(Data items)
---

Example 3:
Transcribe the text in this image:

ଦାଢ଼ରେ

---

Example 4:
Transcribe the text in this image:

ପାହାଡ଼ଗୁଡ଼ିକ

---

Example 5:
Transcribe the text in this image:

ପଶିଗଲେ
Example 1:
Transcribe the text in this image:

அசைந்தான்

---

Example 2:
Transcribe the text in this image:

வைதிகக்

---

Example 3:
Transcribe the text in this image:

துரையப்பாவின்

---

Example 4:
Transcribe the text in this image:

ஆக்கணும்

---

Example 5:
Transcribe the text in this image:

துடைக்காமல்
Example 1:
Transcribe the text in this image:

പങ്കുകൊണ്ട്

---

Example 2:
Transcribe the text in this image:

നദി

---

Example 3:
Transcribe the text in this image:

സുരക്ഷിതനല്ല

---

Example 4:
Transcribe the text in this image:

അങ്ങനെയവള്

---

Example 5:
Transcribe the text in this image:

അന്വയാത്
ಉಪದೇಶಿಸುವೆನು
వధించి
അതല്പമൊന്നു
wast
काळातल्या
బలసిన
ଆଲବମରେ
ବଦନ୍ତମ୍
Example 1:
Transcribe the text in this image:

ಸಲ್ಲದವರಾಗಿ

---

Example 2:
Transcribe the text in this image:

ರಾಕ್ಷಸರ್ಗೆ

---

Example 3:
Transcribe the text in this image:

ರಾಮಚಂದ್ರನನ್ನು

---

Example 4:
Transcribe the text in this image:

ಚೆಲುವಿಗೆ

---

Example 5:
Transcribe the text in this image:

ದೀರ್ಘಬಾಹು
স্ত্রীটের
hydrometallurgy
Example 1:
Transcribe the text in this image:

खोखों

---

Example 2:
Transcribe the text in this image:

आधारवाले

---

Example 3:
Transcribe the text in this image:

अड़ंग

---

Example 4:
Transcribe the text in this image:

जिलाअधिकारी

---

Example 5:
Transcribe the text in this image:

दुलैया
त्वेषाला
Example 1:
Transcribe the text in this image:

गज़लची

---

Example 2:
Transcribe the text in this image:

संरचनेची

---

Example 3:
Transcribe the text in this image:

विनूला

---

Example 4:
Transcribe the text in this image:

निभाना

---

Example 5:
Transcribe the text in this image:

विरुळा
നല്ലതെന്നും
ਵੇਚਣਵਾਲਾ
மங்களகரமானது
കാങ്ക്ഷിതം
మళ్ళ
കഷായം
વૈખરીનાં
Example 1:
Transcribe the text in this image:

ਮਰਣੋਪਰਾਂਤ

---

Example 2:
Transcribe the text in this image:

• Exercise directions: Reproduce every line of the data above, word for word and unchanged.

• Problem solution:
---

Example 3:
Transcribe the text in this image:

ଦାଢ଼ରେ

---

Example 4:
Transcribe the text in this image:

ପାହାଡ଼ଗୁଡ଼ିକ

---

Example 5:
Transcribe the text in this image:

ପଶିଗଲେ
Example 1:
Transcribe the text in this image:

அசைந்தான்

---

Example 2:
Transcribe the text in this image:

வைதிகக்

---

Example 3:
Transcribe the text in this image:

துரையப்பாவின்

---

Example 4:
Transcribe the text in this image:

ஆக்கணும்

---

Example 5:
Transcribe the text in this image:

துடைக்காமல்
Example 1:
Transcribe the text in this image:

പങ്കുകൊണ്ട്

---

Example 2:
Transcribe the text in this image:

നദി

---

Example 3:
Transcribe the text in this image:

സുരക്ഷിതനല്ല

---

Example 4:
Transcribe the text in this image:

അങ്ങനെയവള്

---

Example 5:
Transcribe the text in this image:

അന്വയാത്
ಉಪದೇಶಿಸುವೆನು
వధించి
അതല്പമൊന്നു
wast
काळातल्या
బలసిన
ଆଲବମରେ
ବଦନ୍ତମ୍
Example 1:
Transcribe the text in this image:

ಸಲ್ಲದವರಾಗಿ

---

Example 2:
Transcribe the text in this image:

ರಾಕ್ಷಸರ್ಗೆ

---

Example 3:
Transcribe the text in this image:

ರಾಮಚಂದ್ರನನ್ನು

---

Example 4:
Transcribe the text in this image:

ಚೆಲುವಿಗೆ

---

Example 5:
Transcribe the text in this image:

ದೀರ್ಘಬಾಹು
স্ত্রীটের
hydrometallurgy
Example 1:
Transcribe the text in this image:

खोखों

---

Example 2:
Transcribe the text in this image:

आधारवाले

---

Example 3:
Transcribe the text in this image:

अड़ंग

---

Example 4:
Transcribe the text in this image:

जिलाअधिकारी

---

Example 5:
Transcribe the text in this image:

दुलैया
त्वेषाला
Example 1:
Transcribe the text in this image:

गज़लची

---

Example 2:
Transcribe the text in this image:

संरचनेची

---

Example 3:
Transcribe the text in this image:

विनूला

---

Example 4:
Transcribe the text in this image:

निभाना

---

Example 5:
Transcribe the text in this image:

विरुळा
നല്ലതെന്നും
ਵੇਚਣਵਾਲਾ
மங்களகரமானது
കാങ്ക്ഷിതം
మళ్ళ
കഷായം
વૈખરીનાં
Example 1:
Transcribe the text in this image:

ਮਰਣੋਪਰਾਂਤ

---

Example 2:
Transcribe the text in this image:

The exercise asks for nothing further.